Opinion

Not even the Great Pumpkin can be that good all the time

Thursday, October 24, 2013

Perhaps it's the sharp, cool air that has arrived in the last couple of days that's opened my eyes and heightened my senses.

For suddenly I've realized we're in the midst of a full-blown Pumpkin Palooza this fall.

Yep, from weeks before Halloween to sometime after Thanksgiving, it's now pretty much all pumpkin, all the time.

The noble Jack O'Lantern has become a Jack O'All Trades. Pretty sure the Hallmark Channel is about to launch a Pumpkin Movie Marathon. It's 52 Weeks of Pumpkin on the Food Network and ABC Family has "It's the Great Pumpkin, Charlie Brown" on continuous loop.

It's all making me a bit loopy (or loopier if you prefer). I just don't understand the fascination.

After all, it hasn't been that long ago that the most attention a pumpkin could count on was for getting carved up on the kitchen table and deposited on the front porch. There, disguised as Jack O'Lantern, his fate could take one of two courses: Being rudely smashed in the street before Halloween or tossed in the trash thereafter.

Likewise, pumpkin pie was once the only edible idea of note for the plump orange fruit. My grandmother spoiled me for any pie to follow, creating such a tasty pumpkin pie of almost magical consistency and characteristic color that not even her own daughter, my mother, could replicate it. Not even sure dessert wizard Stephanie Hurt could.

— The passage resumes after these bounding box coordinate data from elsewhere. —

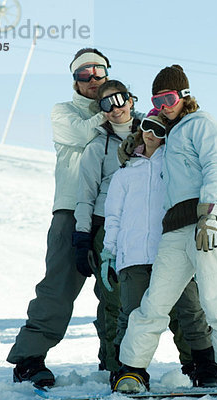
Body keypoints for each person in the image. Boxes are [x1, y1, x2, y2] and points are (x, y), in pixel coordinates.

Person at [113, 65, 217, 393]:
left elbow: (215, 167)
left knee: (216, 299)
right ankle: (132, 370)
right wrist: (133, 145)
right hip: (175, 228)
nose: (164, 105)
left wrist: (209, 215)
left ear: (185, 96)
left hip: (208, 220)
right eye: (157, 100)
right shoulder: (170, 131)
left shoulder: (199, 123)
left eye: (169, 98)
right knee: (155, 303)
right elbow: (148, 149)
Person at [7, 48, 112, 387]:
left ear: (107, 73)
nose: (93, 78)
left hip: (113, 214)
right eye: (84, 74)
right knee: (58, 288)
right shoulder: (64, 112)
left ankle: (117, 363)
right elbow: (83, 134)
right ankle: (29, 358)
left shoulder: (125, 112)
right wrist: (113, 112)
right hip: (71, 209)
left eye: (98, 71)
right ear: (75, 81)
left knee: (116, 291)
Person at [100, 114, 217, 392]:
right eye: (147, 127)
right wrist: (109, 253)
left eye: (160, 129)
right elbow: (114, 216)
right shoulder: (125, 173)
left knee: (190, 311)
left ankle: (204, 368)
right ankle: (126, 372)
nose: (152, 133)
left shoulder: (174, 166)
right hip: (135, 256)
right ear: (140, 130)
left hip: (172, 253)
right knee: (131, 315)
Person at [72, 79, 143, 377]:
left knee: (162, 296)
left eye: (120, 99)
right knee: (112, 297)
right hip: (107, 227)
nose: (116, 108)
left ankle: (195, 363)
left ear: (131, 100)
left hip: (143, 224)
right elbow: (85, 196)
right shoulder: (97, 147)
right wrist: (82, 236)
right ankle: (115, 365)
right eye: (106, 103)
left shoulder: (152, 134)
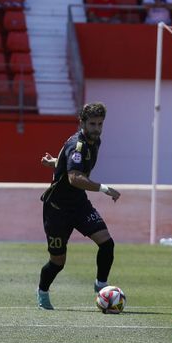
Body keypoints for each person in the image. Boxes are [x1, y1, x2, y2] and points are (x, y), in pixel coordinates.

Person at [35, 102, 121, 310]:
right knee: (58, 262)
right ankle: (43, 292)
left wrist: (55, 162)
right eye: (92, 124)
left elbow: (73, 163)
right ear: (82, 123)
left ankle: (101, 285)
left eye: (100, 124)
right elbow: (74, 178)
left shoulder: (95, 141)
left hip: (79, 205)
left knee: (107, 243)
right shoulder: (78, 145)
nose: (97, 129)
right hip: (57, 210)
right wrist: (105, 189)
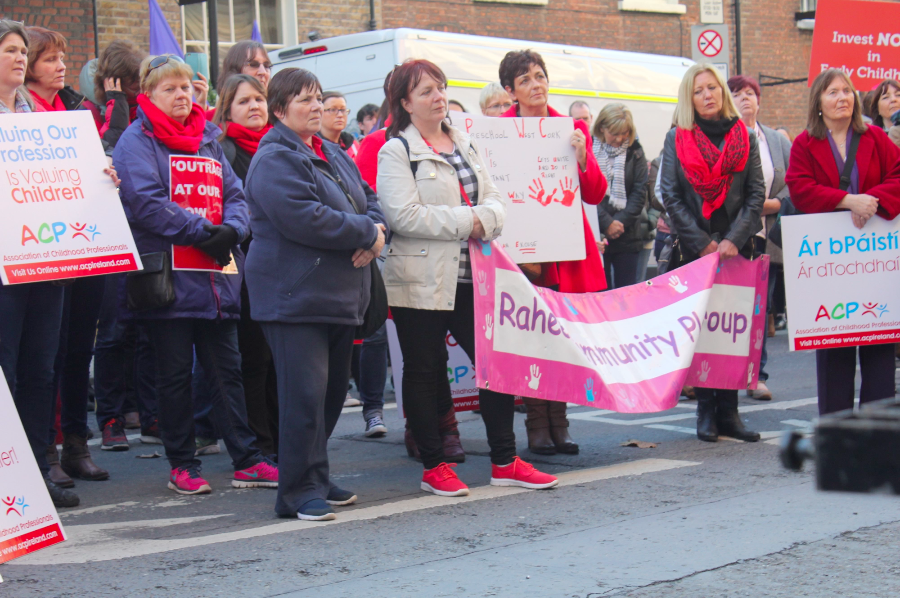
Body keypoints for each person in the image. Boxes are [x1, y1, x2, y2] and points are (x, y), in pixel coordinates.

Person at [378, 58, 558, 496]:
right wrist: (470, 221)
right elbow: (404, 216)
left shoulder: (463, 141)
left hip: (474, 277)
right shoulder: (396, 150)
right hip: (420, 280)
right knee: (424, 372)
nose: (438, 97)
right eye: (426, 91)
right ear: (405, 103)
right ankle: (434, 466)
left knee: (496, 367)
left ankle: (505, 461)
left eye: (440, 87)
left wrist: (485, 218)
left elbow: (496, 201)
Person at [113, 54, 278, 494]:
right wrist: (204, 232)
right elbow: (145, 201)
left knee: (228, 371)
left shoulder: (208, 138)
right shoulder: (135, 141)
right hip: (168, 279)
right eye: (169, 89)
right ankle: (182, 464)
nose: (181, 95)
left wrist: (233, 230)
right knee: (174, 376)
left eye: (185, 87)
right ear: (149, 95)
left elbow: (236, 195)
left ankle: (247, 459)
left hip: (214, 276)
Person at [243, 67, 388, 521]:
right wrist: (366, 233)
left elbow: (369, 198)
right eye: (305, 99)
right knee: (303, 398)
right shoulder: (274, 158)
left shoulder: (330, 150)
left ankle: (315, 476)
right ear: (279, 109)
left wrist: (376, 229)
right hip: (294, 296)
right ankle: (296, 492)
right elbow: (304, 217)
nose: (316, 107)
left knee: (328, 397)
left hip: (338, 295)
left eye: (318, 98)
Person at [499, 49, 608, 455]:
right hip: (522, 249)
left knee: (561, 335)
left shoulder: (572, 127)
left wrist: (582, 157)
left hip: (564, 248)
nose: (536, 85)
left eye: (540, 75)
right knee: (530, 335)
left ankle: (559, 422)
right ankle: (536, 423)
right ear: (510, 90)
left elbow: (594, 194)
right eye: (525, 79)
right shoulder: (498, 131)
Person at [660, 63, 765, 443]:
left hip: (737, 247)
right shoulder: (677, 137)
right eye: (699, 90)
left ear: (722, 91)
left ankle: (730, 413)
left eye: (713, 87)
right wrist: (701, 242)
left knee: (732, 328)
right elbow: (670, 194)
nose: (707, 95)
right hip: (696, 250)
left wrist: (734, 238)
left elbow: (756, 193)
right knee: (703, 330)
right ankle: (705, 410)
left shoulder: (744, 136)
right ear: (689, 98)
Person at [785, 68, 900, 415]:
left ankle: (876, 436)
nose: (842, 98)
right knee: (833, 352)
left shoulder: (875, 137)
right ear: (818, 102)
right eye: (833, 92)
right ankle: (836, 432)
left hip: (873, 261)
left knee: (879, 349)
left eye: (847, 91)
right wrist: (848, 201)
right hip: (829, 267)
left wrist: (872, 201)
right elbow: (799, 188)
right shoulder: (805, 143)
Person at [24, 25, 109, 487]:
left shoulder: (76, 111)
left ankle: (77, 442)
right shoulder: (19, 114)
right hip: (42, 245)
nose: (61, 66)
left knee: (79, 348)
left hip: (83, 241)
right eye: (50, 59)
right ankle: (48, 447)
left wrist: (105, 172)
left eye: (62, 58)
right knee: (48, 355)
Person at [0, 19, 79, 509]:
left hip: (46, 261)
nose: (19, 58)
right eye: (9, 50)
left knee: (38, 372)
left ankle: (33, 476)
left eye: (21, 50)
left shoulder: (39, 117)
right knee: (5, 373)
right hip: (4, 267)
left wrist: (97, 176)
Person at [91, 40, 159, 451]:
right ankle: (111, 417)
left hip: (145, 232)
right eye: (133, 83)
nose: (138, 90)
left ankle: (147, 412)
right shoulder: (91, 113)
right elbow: (107, 158)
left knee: (146, 330)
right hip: (111, 235)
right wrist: (115, 110)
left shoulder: (146, 116)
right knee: (114, 332)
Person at [210, 73, 279, 459]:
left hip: (283, 269)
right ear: (227, 109)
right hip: (244, 267)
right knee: (253, 360)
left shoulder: (279, 145)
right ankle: (259, 446)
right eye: (244, 101)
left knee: (279, 361)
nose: (254, 106)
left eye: (259, 99)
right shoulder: (223, 150)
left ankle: (282, 443)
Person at [728, 75, 793, 401]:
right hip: (731, 236)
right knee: (730, 309)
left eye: (750, 93)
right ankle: (724, 375)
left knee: (760, 306)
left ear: (759, 99)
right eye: (737, 94)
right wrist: (753, 205)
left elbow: (794, 181)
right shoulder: (724, 136)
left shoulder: (776, 140)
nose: (745, 98)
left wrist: (774, 204)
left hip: (768, 235)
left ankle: (757, 375)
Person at [592, 103, 648, 289]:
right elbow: (584, 191)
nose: (620, 138)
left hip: (627, 233)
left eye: (624, 133)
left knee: (627, 293)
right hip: (596, 234)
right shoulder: (588, 149)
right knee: (601, 292)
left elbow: (640, 192)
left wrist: (618, 223)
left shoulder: (635, 151)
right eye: (614, 133)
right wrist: (606, 223)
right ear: (601, 128)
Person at [93, 40, 146, 156]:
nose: (141, 92)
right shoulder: (90, 113)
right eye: (135, 89)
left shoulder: (146, 108)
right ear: (112, 82)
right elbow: (109, 152)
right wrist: (118, 111)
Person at [320, 91, 359, 157]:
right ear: (319, 113)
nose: (340, 115)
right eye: (333, 110)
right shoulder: (314, 147)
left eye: (343, 110)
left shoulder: (353, 145)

My sister always thought it might be granny's strategic use of vanilla. I prefer to believe in magic (or perhaps a dash of rum or a pinch of kahlua).

But seldom have I enjoyed any kind of pumpkin pie since grandma passed away so many years ago. In fact, not many pumpkin creations even pique my interest or tickle my taste buds.

And I can't be alone, judging by all the unwanted canned pumpkin that unceremoniously ends up at the Food Pantry after the holidays each year.

OK, admittedly all pumpkin-flavored creations aren't bad.

Pumpkin roll with the cream cheese wound up in a wheel? Now that can be tasty. And pumpkin bread, found to be quite a Hoosier delicacy, is nothing but yummy. (By the way, one of the ladies here at the office makes a mean pumpkin bread. Hint, hint, June).

So with all that in mind, I was astounded to spot a USA Today Snapshot item earlier this week purporting to list the "most popular pumpkin dishes" (quite disappointed, I must add, that the editor chose not to use a pie chart to illustrate it).

Instead, the Snapshot background image looked like a bowl of orange goo with a big spoon. Guess it was meant to represent pumpkin curry, judging from the list, which was based on a GrubHub analysis of 22,000 pumpkin orders over a year.

Surprisingly some 54 percent of those orders were apparently for pumpkin curry. Not sure I've ever even been offered pumpkin curry.

Pumpkin cheesecake was second with 6 percent, followed by pumpkin ravioli (pretty sure that's not a Chef Boy-Ar-Dee option) at 4 percent and pumpkin pie at a paltry 3 percent.

My math skills may be a little shaky, but I believe that totals only 67 percent. And there's no USA Today mention of what comprised the remaining 33 percent of pumpkin possibilities (all of which had to be 3 percent or less).

Yet look around. Dairy Queen is hyping pumpkin pie Blizzards. Starbucks is making pumpkin spice (hey, wasn't that the chunkier Spice Girl?) lattes that every woman I know seems to crave. And at Dunkin' Donuts the other day I spied a pumpkin pie cake doughnut.

Over at Mansfield last week one of the Covered Bridge Festival booths was peddling pumpkin-flavored doggie treats (don't they know dogs love bacon!). And for crying out loud, even McDonald's has shifted into pumpkin-pie mode for its daily dessert offering.

So, all hail the Great Pumpkin.

It won't be long, I'm sure, before we see Pumpkin Special K cereal, pumpkin sliders at White Castle and pumpkin pizza at Papa John's.

But forget all those nuvo pumpkin riches. Shelve those lattes and that pumpkin spice.

Just get me a big, old slice of granny's pumpkin pie. Now, that I could really get into.